What to work on: Using the records below, copy every line that holds the string "Endy".

Given entries:
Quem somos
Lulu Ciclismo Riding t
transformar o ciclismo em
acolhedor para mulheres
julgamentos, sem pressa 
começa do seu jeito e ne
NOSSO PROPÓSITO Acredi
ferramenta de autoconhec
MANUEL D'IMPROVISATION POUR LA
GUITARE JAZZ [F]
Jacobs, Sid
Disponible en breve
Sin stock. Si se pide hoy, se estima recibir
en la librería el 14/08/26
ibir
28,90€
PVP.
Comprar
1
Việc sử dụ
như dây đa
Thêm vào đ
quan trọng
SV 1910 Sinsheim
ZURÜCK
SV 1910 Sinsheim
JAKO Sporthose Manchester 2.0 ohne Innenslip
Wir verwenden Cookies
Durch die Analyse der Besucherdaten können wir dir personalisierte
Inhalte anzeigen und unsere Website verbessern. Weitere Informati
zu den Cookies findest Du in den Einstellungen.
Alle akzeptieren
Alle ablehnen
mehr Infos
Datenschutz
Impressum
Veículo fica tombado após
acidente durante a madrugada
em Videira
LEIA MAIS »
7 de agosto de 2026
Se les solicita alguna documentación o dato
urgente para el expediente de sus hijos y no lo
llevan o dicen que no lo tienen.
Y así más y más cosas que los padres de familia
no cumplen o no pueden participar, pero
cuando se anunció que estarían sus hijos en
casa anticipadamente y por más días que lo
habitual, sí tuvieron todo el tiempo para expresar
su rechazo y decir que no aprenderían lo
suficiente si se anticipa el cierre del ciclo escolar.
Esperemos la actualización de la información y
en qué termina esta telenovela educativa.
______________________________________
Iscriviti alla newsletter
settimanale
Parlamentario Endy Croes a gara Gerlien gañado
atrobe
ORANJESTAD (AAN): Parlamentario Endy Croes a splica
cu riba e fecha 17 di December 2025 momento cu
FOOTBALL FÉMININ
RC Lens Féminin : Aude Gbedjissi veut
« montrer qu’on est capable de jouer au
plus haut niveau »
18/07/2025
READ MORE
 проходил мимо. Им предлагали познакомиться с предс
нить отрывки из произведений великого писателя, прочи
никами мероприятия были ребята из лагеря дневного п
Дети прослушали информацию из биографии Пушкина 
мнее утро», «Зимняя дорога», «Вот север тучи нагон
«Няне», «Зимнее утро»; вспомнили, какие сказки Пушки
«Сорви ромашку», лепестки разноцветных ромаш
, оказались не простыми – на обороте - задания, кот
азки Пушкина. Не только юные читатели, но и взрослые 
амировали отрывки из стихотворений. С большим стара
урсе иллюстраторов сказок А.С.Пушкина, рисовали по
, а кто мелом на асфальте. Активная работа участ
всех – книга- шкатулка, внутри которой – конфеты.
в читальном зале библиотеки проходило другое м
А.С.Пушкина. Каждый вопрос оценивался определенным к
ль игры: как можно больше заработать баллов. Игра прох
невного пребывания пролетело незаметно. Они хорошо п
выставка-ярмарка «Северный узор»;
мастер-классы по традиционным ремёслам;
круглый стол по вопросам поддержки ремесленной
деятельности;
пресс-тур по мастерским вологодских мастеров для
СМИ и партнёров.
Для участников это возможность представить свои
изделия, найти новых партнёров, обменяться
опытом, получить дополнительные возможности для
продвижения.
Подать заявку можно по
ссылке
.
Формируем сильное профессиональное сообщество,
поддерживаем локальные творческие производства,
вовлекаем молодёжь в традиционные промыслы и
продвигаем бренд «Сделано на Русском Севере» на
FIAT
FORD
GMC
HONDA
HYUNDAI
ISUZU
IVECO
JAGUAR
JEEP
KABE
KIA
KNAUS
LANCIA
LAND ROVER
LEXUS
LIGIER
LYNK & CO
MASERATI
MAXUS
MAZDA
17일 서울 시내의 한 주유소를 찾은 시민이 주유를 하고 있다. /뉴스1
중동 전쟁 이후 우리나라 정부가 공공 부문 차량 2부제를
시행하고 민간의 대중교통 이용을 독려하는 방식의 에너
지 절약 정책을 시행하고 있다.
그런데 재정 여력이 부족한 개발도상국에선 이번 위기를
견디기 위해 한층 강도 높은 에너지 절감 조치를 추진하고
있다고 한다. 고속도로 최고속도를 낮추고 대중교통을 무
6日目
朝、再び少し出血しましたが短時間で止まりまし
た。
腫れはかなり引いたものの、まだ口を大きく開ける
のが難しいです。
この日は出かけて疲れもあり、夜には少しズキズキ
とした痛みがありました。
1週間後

Solution to this task:
Parlamentario Endy Croes a gara Gerlien gañado
ORANJESTAD (AAN): Parlamentario Endy Croes a splica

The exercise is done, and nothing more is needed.